Saving the strays 

What new shelter policies mean
for the city’s unwanted pets

Blaze is a Rottweiler mix with liquid eyes and a penchant for pushing his big head against the bars of his kennel for petting.
A stray who entered Indianapolis’s municipal shelter on Feb. 29, 2008, he is one of the many dogs at Animal Care and Control awaiting a friendly touch, a walk or a new home. “I am a good boy,” begins the description on the card clipped to his kennel.
Unfortunately, the odds are poor for Blaze and his canine and feline compatriots. In 2007, 14,470 unwanted dogs and cats were killed at Indianapolis Animal Care and Control and the Humane Society of Indianapolis. That works out to about 40 animals a day, a staggering figure. The problem is enormous, complex and emotionally charged.
So when the Humane Society of Indianapolis announced a policy change in early March, it caused a furor within the local grassroots animal welfare community.

Reducing the overlap

As of March 15, the private agency said, pet owners bringing their animals to HSI would be required to have an appointment for counseling before being allowed to leave their pets. The “reservation required” system would enable HSI to control their intake flow and eliminate the need to euthanize animals due to space needs, HSI officials said.
The news release noted that Indianapolis Animal Care and Control was best equipped to handle strays.
Shortly after this announcement, IACC’s administrator, Steve Talley, and HSI’s CEO, Martha Boden, signed a Memorandum of Understanding formalizing their collaborative approach to the city’s animal welfare problem. The new agreement listed ways to coordinate the two agencies’ efforts and reduce overlap between them. The upshot: stray animals would be funneled to Indianapolis Animal Care and Control, and HSI would take in only owner-surrendered pets.
Boden sees great potential in the partnership. “We’ve opened up a whole new realm of possibility by looking at it as two facilities caring for one population. It’s a matter of determining where every animal should sleep at night, and what kind of services we both can provide to meet those needs.”
Though the Humane Society of Indianapolis shares its name with the Humane Society of the United States, the two organizations are unaffiliated, and the policy change is not nationwide, as some community members assumed. HSUS’s Director of Animal Sheltering Issues Kim Intino notes that shelters across the country are taking a fresh look at both receiving and adopting policies.
“One thing we are seeing,” she says, “is relinquishment by appointment, with phone calls first, and counseling efforts…with the intent of trying to keep animals in their homes if possible.”

▬▬▬

▶ [TASK INSTRUCTIONS]:
a - Decide whether each statement agrees with the article on Indianapolis shelter policies. Give yes or no for each, with the words from the article that settle it, quoted exactly.
(i) The Humane Society of Indianapolis began requiring appointments for pet owners as of March 15.
(ii) The Humane Society of Indianapolis is affiliated with the Humane Society of the United States.
(iii) Under the new agreement, the Humane Society of Indianapolis would take in stray animals.
b - In the article on Indianapolis shelter policies, who signed the Memorandum of Understanding?
c - Write the next part of the article on Indianapolis shelter policies, starting after its last sentence.
The lines that follow this article are not needed for anything here.

▬▬▬

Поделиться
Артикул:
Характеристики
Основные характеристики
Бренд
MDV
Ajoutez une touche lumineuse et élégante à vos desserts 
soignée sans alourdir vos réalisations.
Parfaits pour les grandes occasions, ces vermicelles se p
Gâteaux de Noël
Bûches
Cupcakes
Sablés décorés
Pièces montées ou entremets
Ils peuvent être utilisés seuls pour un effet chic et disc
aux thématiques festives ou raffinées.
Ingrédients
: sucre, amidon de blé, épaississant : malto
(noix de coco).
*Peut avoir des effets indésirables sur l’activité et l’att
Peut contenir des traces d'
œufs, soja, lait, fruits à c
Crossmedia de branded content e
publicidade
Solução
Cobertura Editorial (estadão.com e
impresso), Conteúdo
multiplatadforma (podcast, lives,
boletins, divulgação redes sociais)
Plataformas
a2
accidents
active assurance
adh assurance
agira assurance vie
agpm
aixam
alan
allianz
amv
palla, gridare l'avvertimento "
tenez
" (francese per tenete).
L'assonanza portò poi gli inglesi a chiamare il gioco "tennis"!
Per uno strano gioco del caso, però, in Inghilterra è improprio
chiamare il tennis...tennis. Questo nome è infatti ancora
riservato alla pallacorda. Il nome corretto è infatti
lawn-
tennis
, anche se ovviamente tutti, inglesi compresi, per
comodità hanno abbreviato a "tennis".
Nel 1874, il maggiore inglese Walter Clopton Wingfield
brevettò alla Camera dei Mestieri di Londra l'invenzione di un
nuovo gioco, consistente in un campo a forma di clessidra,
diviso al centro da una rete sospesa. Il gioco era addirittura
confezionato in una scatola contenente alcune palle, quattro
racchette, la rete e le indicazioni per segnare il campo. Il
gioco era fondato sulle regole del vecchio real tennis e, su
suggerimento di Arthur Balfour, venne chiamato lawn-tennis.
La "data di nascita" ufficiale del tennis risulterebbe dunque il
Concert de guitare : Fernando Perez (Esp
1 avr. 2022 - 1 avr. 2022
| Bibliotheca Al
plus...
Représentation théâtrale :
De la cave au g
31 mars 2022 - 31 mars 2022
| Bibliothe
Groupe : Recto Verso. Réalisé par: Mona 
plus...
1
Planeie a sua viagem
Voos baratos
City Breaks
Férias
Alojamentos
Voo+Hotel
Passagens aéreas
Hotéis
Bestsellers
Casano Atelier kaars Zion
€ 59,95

▬▬▬

▶ [RESULTS]:
a -
(i) Yes: "As of March 15, the private agency said, pet owners bringing their animals to HSI would be required to have an appointment for counseling before being allowed to leave their pets."
(ii) No: "the two organizations are unaffiliated"
(iii) No: "HSI would take in only owner-surrendered pets."

b - Steve Talley, IACC's administrator, and Martha Boden, HSI's CEO.

c -
Intino says formal partnerships between private shelters and public animal control are somewhat new, but if handled correctly, should not pose an obstacle to serving animals in need.

Grassroots advocates concerned

Local animal welfare activists foresee an increase in animals being dumped and left to roam as a result of this policy.
Angela Mansfield, an Indianapolis city councilwoman active in the local animal welfare movement, says, “I am extremely disappointed in what the Humane Society is doing. I don’t think it’s in the best interest of the animals. I think it’s going to result in a lot more killing.”
This concern is overwhelmingly echoed by the leadership of Indy’s many grassroots animal welfare and advocacy groups.
Warren Patitz is one of HSI’s most vocal critics. He is president and co-founder of Move to Act, a nonprofit watchdog group with a mission of holding HSI accountable. Patitz is dubious about claims that the change was grounded in the animals’ best interests. He points to HSI’s shortfalls, estimated at $1 million by Public Safety Director Scott Newman in a recent Indianapolis Star article. (Newman did not return calls requesting comment; see editors’ note at the end of this story for more on Patitz.)
HSI’s financial problems lead Patitz to believe the organization is bankrupt. The reason, he says, is a drastic drop in donations due to a loss of the public’s trust.
Money was indeed part of the rationale for the change, Boden says, but the agency is not bankrupt. She denies a drop in donor contributions, which she says have only grown over the past five years, while still not keeping pace with the expenses of maintaining an open acceptance system.
“We were looking for a more efficient business model,” she says. IACC and HSI have duplicated efforts in education and community outreach for years, and this new approach will maximize their resources, Boden claims.
Patitz, who is calling for Boden’s dismissal, argues, “It’s an opportunistic move, it’s a selfish move, and it’s an incredible betrayal to the animals in the community. Their decision throws an incredible burden on the entire community.”
He predicts that another result of the decision will be a hefty price tag for taxpayers. Feral Bureau of Indiana CEO Greg Brush puts his estimate at half a million dollars in a recent post on the Hoosiers for Fair Taxation blog.
Brush based this figure in part on the city’s cost estimate for housing animals, with the projection that IACC will see an influx of 2,100 animals (the number of strays HSI handled in 2007) plus the possible 1,000 owner surrenders that HSI deems unadoptable. He also factored in the cost of posting an animal control officer at HSI.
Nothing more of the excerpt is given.